RECORDS PROVIDED ::
------------------------------------------------------------------------

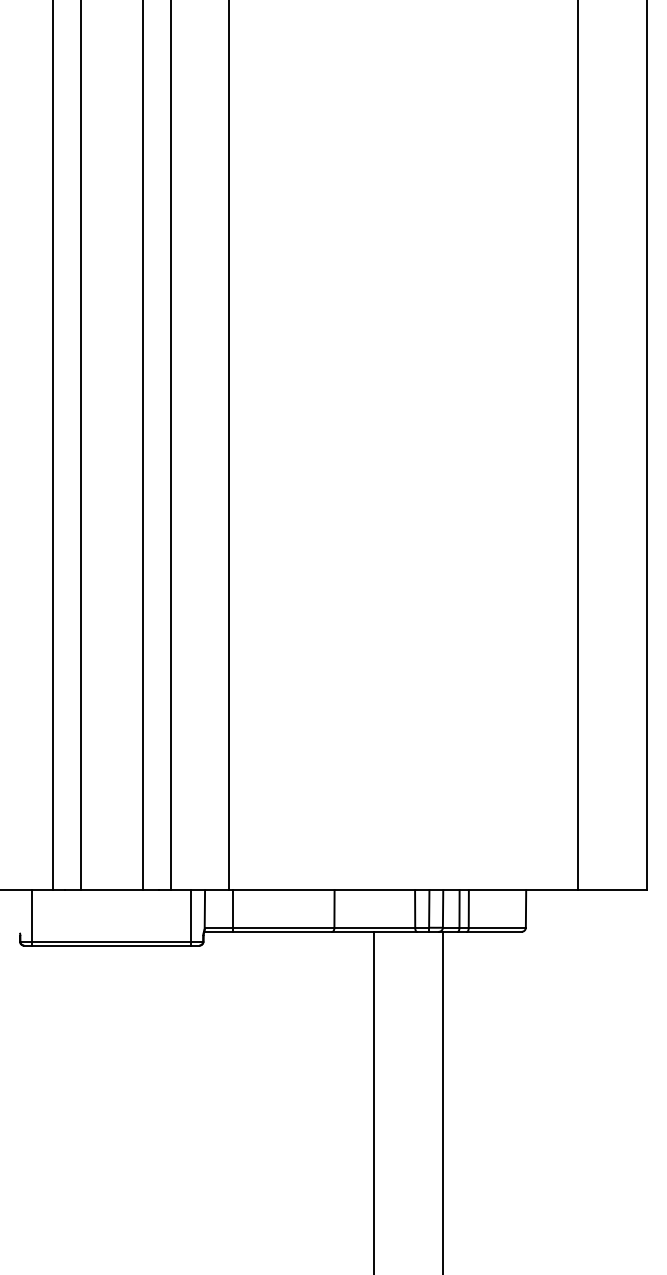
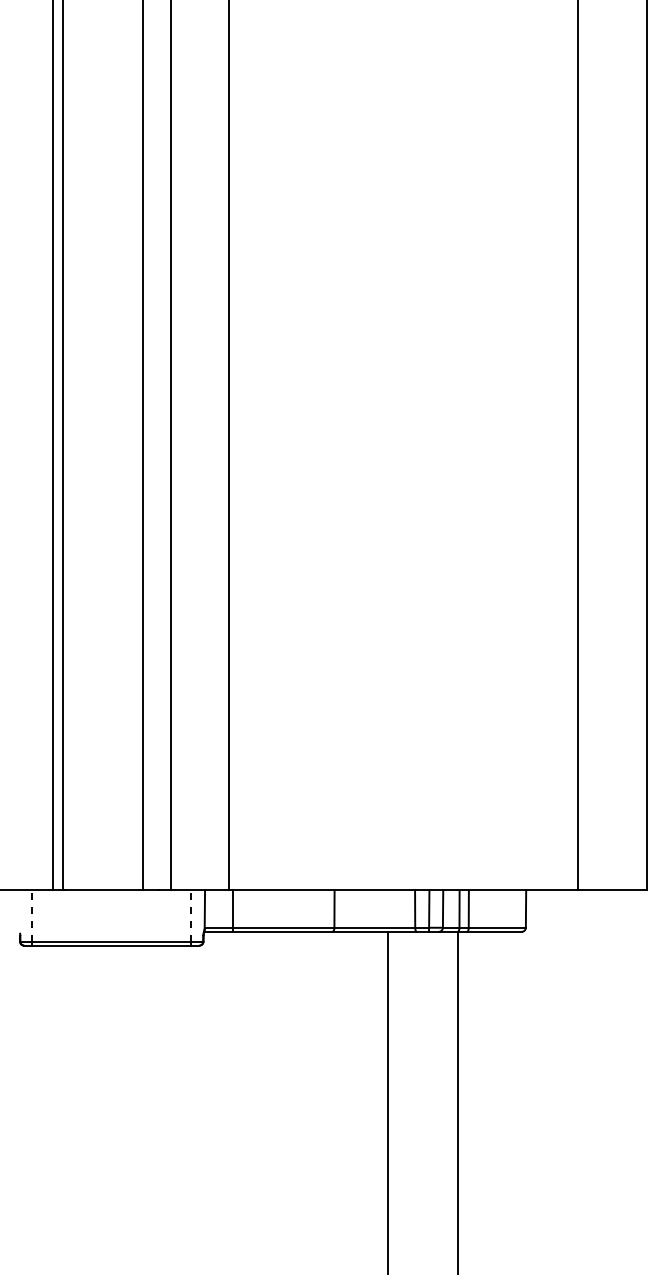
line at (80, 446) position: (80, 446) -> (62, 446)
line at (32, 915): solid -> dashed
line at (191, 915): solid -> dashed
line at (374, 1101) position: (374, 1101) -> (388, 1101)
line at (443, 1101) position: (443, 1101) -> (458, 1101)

------------------------------------------------------------------------

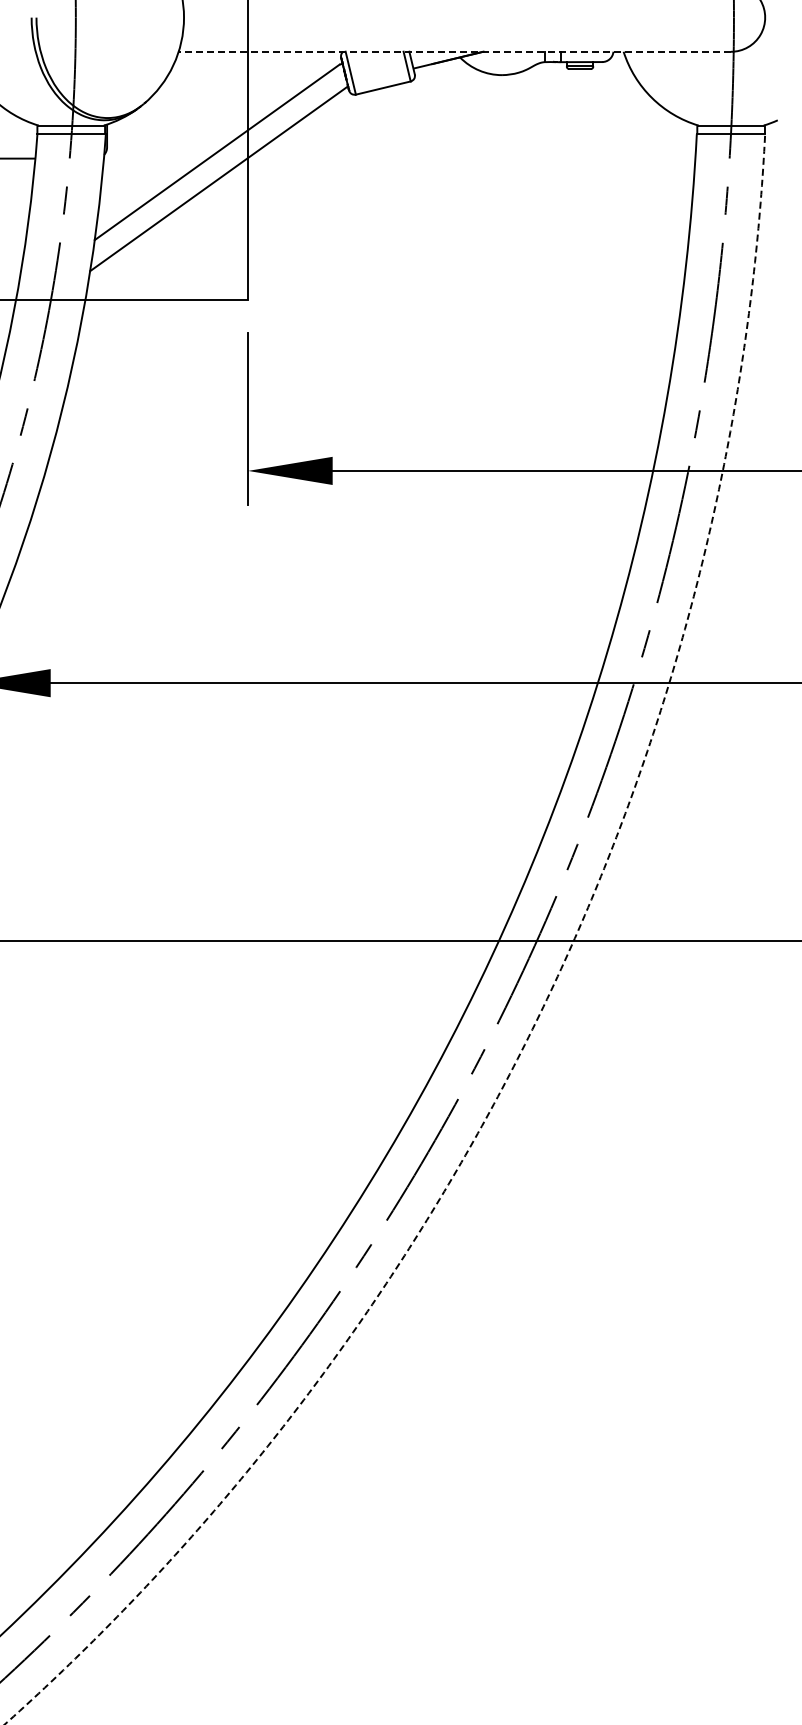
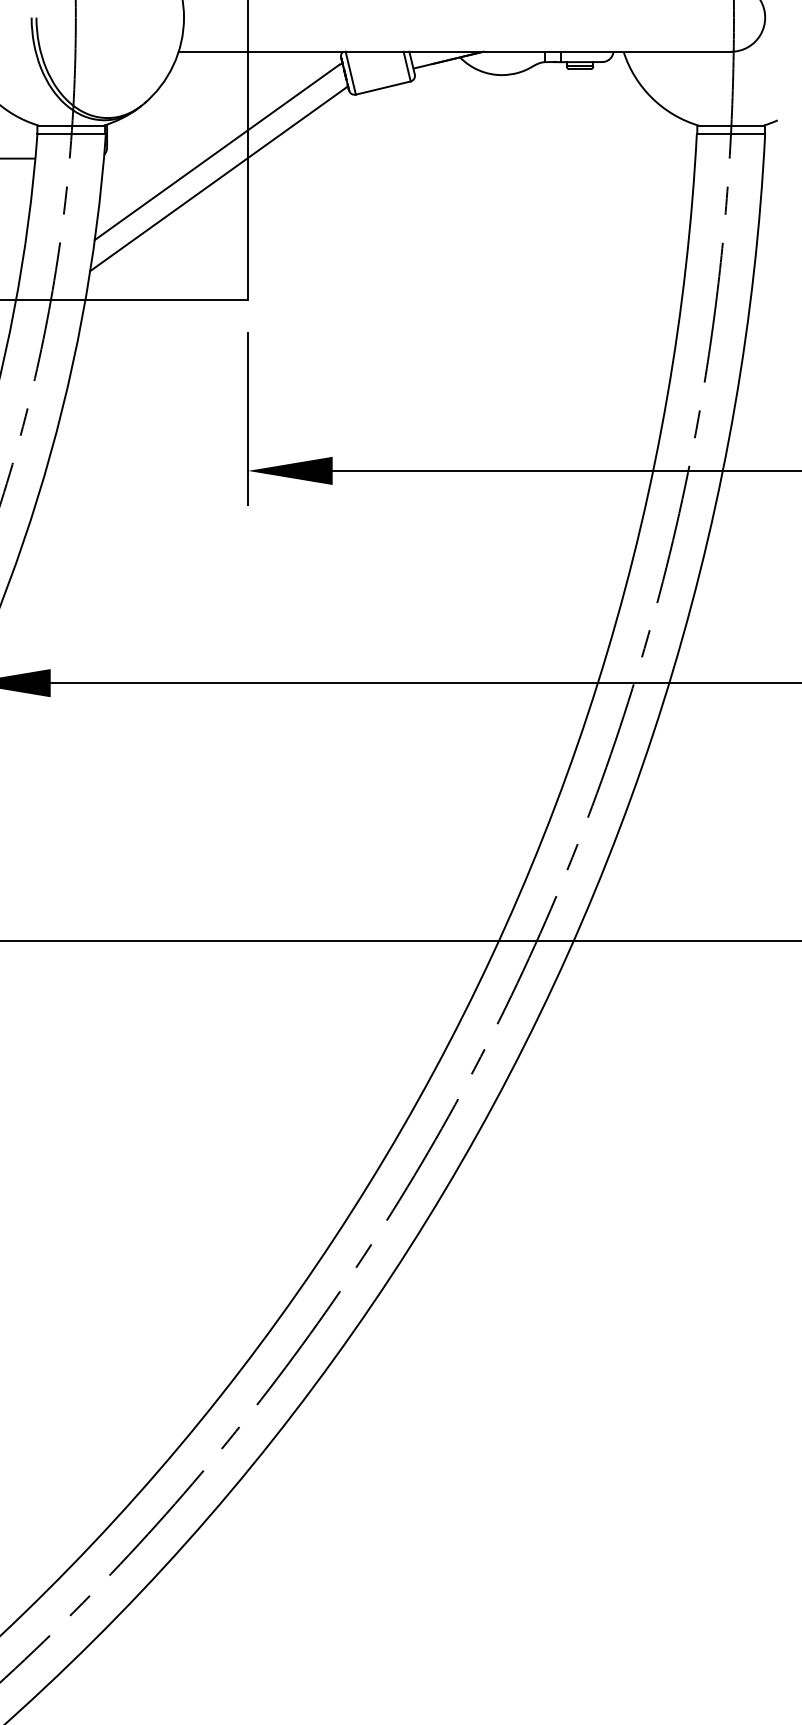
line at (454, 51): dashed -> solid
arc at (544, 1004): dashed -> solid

------------------------------------------------------------------------

EXERCISE DIRECTIONS :: Print the items above, word for word, from the one containing "line at (80, 446)" down to the one containing "line at (443, 1101)", including both, and nothing else.

EXPECTED OUTPUT ::
line at (80, 446) position: (80, 446) -> (62, 446)
line at (32, 915): solid -> dashed
line at (191, 915): solid -> dashed
line at (374, 1101) position: (374, 1101) -> (388, 1101)
line at (443, 1101) position: (443, 1101) -> (458, 1101)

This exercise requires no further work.